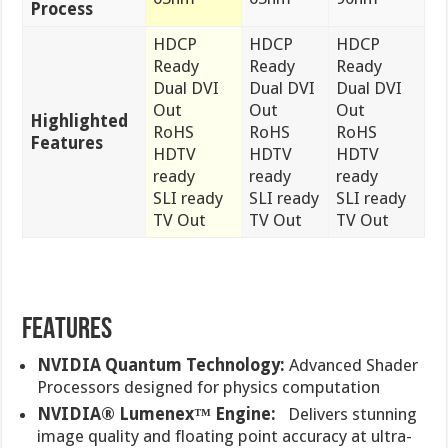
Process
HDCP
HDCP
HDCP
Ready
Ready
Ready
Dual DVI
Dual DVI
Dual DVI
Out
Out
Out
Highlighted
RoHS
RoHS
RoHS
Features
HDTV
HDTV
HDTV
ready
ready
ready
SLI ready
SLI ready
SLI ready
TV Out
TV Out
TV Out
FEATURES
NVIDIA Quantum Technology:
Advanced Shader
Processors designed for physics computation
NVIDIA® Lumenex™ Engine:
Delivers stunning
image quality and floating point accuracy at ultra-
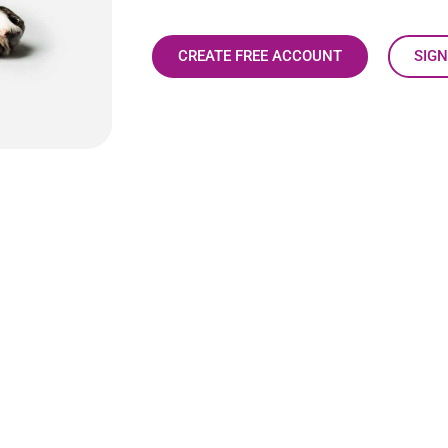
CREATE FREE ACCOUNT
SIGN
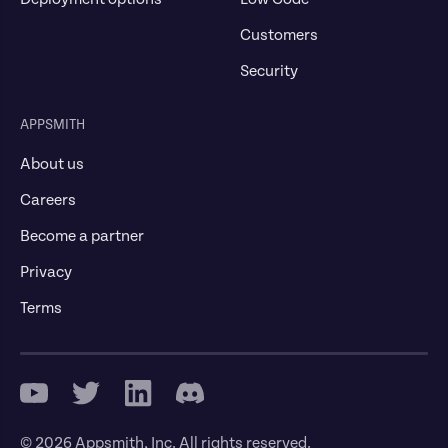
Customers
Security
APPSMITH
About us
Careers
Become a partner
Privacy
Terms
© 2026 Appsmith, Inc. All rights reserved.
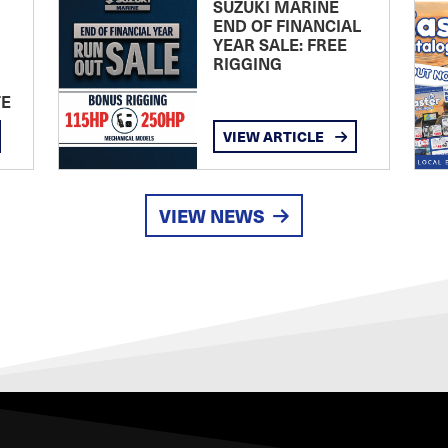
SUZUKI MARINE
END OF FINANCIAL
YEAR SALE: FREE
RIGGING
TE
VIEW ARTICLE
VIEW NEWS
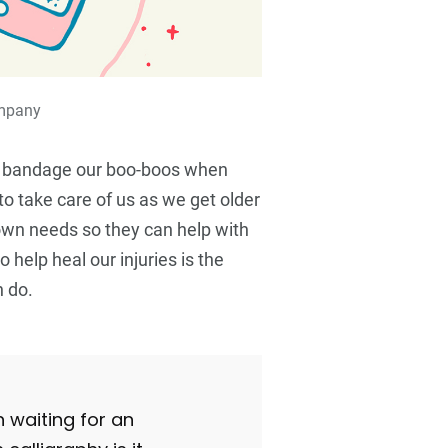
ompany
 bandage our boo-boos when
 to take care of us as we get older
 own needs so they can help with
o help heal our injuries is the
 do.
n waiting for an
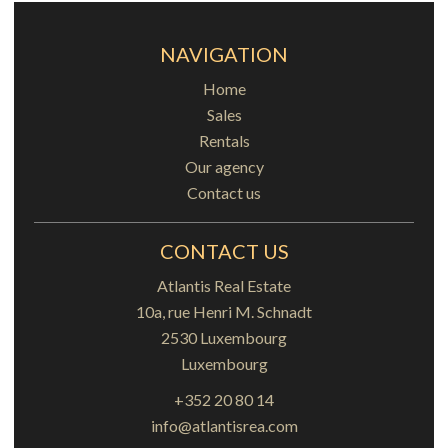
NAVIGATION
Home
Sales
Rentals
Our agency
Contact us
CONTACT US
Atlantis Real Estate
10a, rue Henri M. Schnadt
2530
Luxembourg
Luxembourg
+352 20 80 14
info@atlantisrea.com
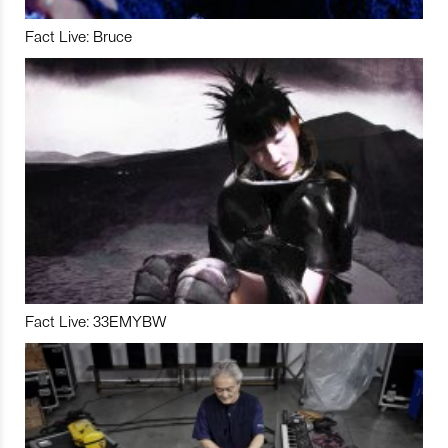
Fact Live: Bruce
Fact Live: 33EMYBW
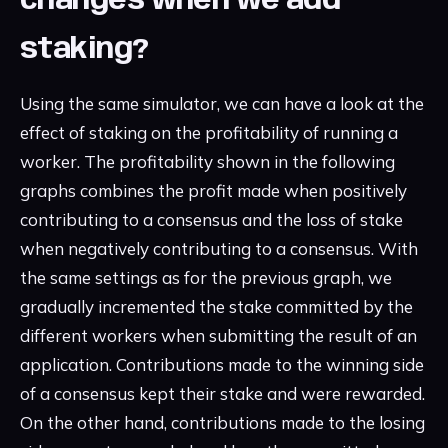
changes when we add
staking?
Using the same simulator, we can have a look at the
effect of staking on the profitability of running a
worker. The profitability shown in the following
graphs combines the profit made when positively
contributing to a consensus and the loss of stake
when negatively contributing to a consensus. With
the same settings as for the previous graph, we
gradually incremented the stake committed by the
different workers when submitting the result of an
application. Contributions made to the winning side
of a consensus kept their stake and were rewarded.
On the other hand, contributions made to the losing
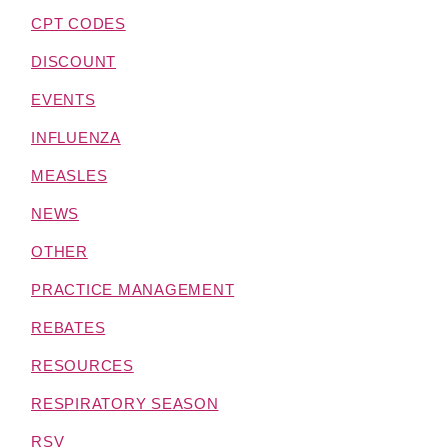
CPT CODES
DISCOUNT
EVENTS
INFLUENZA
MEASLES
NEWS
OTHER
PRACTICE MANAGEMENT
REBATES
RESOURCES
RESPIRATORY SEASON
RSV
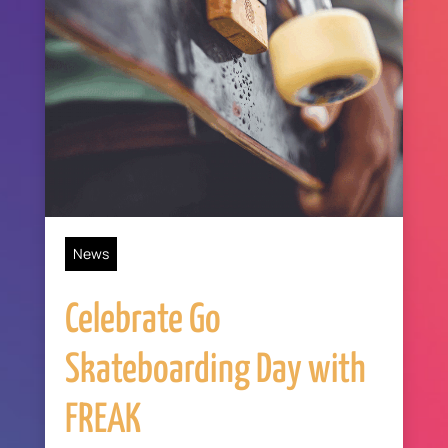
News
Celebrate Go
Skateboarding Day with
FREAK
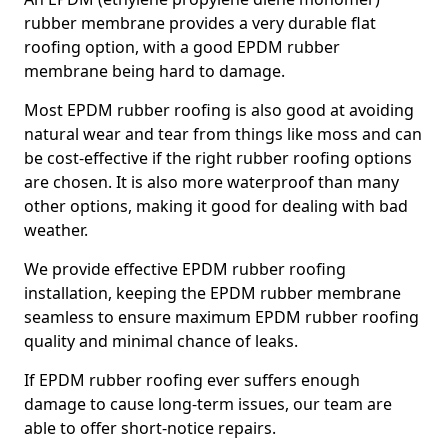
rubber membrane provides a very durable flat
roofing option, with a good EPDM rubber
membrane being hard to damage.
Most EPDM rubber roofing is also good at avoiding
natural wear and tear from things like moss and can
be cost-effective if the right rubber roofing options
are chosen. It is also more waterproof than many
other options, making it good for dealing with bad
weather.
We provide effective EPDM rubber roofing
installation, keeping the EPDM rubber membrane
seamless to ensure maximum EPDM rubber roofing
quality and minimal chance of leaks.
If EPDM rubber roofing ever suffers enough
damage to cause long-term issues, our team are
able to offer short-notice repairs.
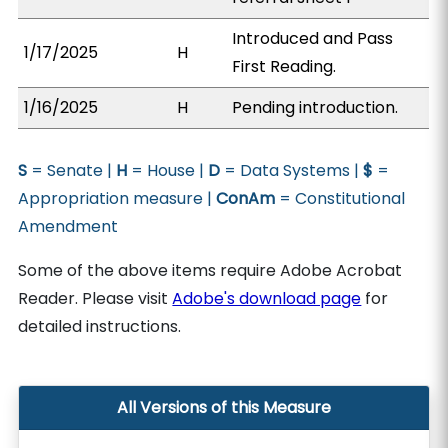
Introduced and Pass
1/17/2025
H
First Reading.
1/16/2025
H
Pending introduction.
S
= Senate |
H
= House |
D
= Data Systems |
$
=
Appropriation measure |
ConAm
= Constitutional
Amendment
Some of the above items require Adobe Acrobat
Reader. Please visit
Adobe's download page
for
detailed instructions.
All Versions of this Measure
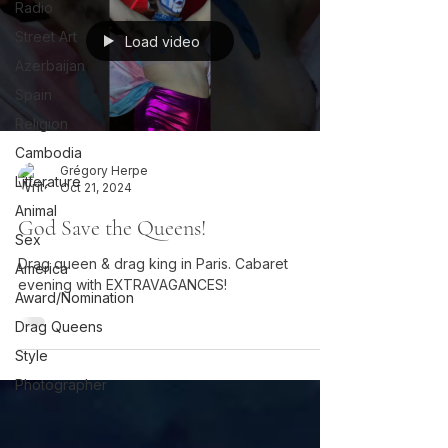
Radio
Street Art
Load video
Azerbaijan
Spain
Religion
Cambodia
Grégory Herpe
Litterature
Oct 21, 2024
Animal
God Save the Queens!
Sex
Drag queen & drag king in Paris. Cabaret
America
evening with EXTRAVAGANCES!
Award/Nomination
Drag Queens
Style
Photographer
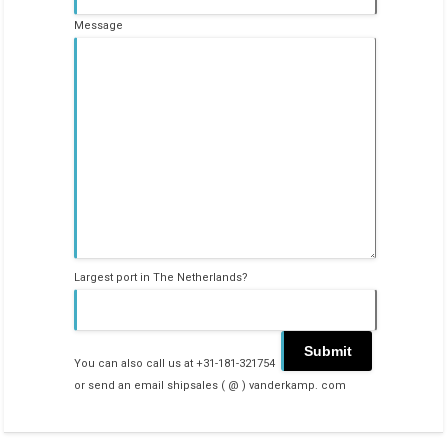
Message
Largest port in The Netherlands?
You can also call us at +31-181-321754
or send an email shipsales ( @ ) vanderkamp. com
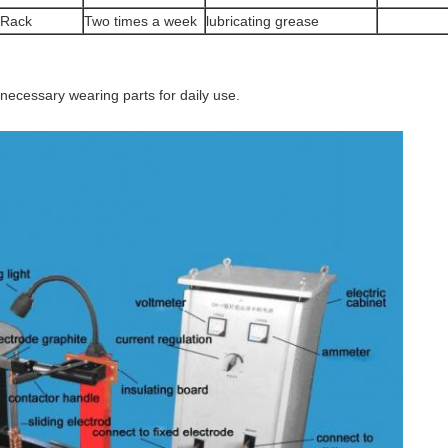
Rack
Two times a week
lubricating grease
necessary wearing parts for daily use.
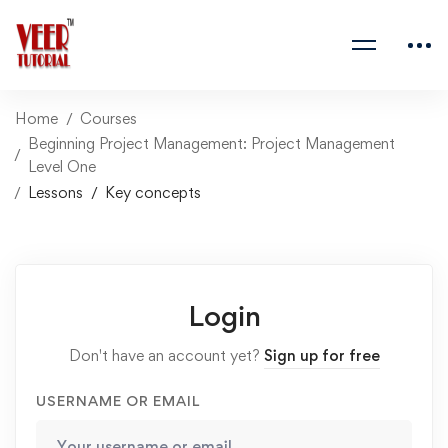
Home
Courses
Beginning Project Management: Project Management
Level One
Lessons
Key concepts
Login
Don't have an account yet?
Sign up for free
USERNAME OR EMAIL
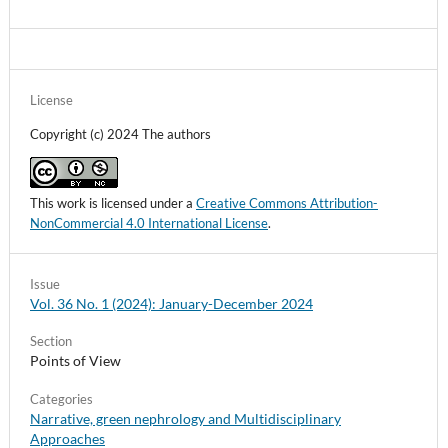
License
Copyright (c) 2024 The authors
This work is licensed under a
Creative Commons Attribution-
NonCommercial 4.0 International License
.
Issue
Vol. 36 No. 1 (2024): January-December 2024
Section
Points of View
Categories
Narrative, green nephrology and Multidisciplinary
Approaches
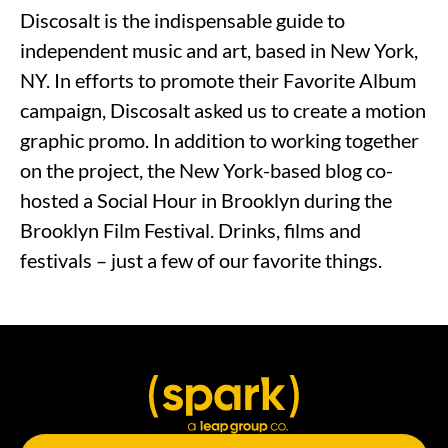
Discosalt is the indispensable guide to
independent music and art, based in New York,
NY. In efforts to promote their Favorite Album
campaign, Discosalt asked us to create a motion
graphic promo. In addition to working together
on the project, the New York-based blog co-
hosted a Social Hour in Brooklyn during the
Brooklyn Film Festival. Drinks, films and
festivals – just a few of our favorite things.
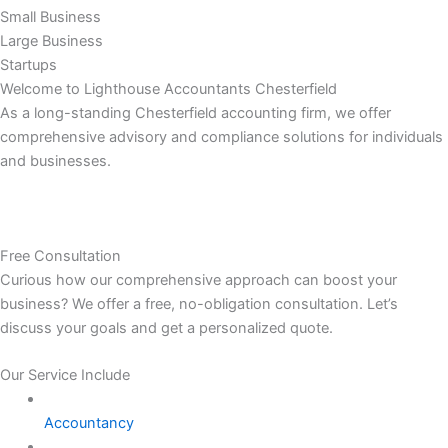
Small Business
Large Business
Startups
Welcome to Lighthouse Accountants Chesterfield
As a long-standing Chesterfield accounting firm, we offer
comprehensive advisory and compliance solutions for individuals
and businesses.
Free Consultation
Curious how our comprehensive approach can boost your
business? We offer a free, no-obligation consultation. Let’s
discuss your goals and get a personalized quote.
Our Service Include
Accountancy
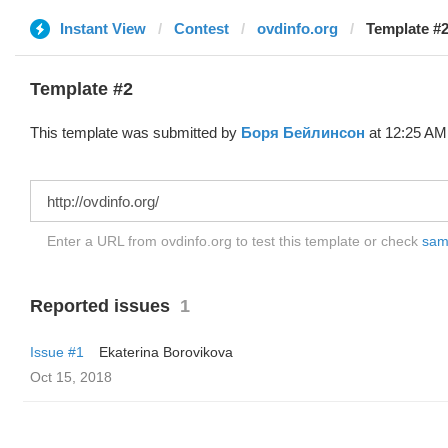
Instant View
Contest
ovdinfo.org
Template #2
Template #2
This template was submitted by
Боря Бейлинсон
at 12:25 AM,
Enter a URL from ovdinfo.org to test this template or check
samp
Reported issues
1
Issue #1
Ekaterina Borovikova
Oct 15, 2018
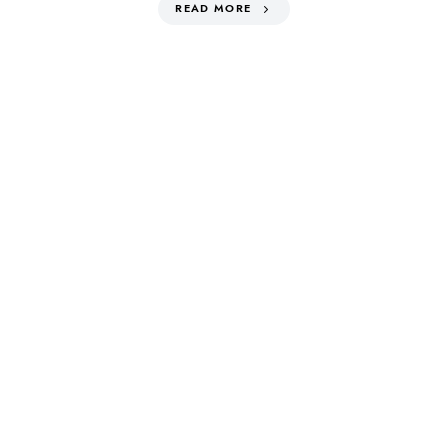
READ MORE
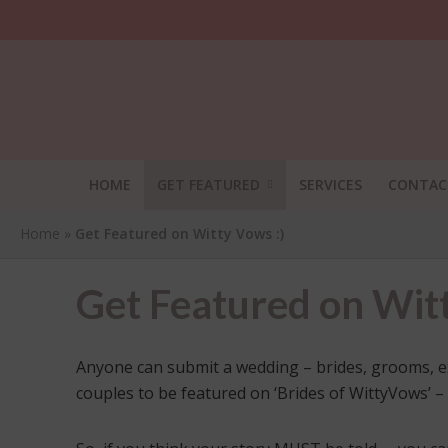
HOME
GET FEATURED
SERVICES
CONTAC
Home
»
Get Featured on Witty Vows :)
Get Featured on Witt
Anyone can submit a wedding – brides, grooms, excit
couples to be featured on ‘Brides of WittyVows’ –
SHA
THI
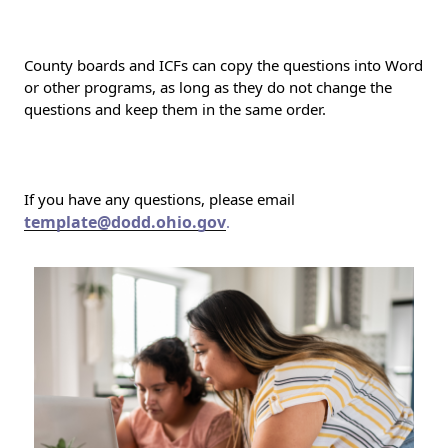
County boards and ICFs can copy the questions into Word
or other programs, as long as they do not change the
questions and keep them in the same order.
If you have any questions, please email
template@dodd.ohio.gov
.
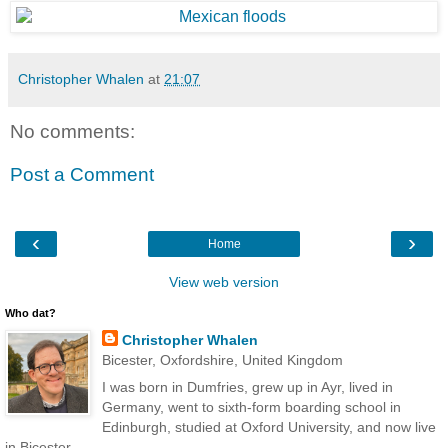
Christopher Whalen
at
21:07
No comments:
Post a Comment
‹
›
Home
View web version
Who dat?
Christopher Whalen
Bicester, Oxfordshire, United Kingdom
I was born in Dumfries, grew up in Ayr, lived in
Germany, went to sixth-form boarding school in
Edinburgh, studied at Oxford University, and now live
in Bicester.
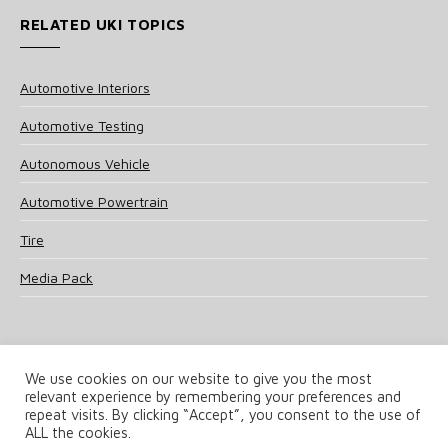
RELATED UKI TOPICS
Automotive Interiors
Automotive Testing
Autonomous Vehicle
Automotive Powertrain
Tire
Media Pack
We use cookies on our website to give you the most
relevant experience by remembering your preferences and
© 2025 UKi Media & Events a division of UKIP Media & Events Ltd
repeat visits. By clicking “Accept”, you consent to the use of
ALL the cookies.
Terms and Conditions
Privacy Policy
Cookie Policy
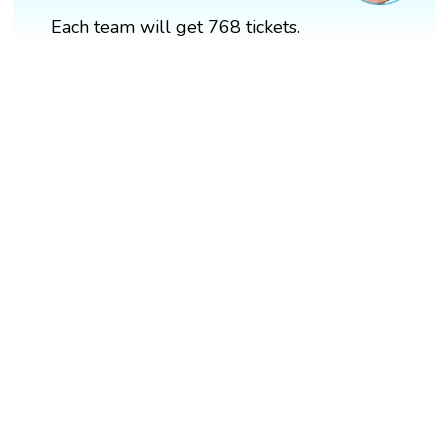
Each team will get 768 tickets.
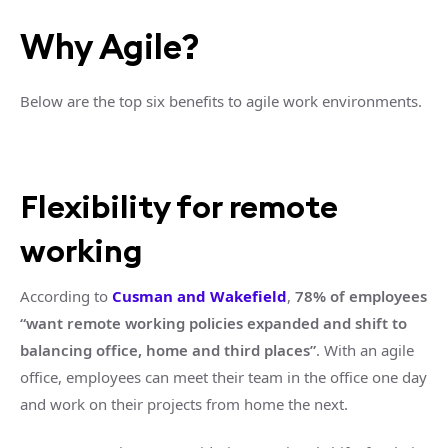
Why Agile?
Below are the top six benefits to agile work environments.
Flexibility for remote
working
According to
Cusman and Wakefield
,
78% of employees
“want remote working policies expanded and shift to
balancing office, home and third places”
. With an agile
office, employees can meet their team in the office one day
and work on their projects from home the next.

**WORK TASK**
For each line in the data that holds the word "stake", copy the line.

**RESPONSE AREA**
contributing to a consensus and the loss of stake
gradually incremented the stake committed by the
of a consensus kept their stake and were rewarded.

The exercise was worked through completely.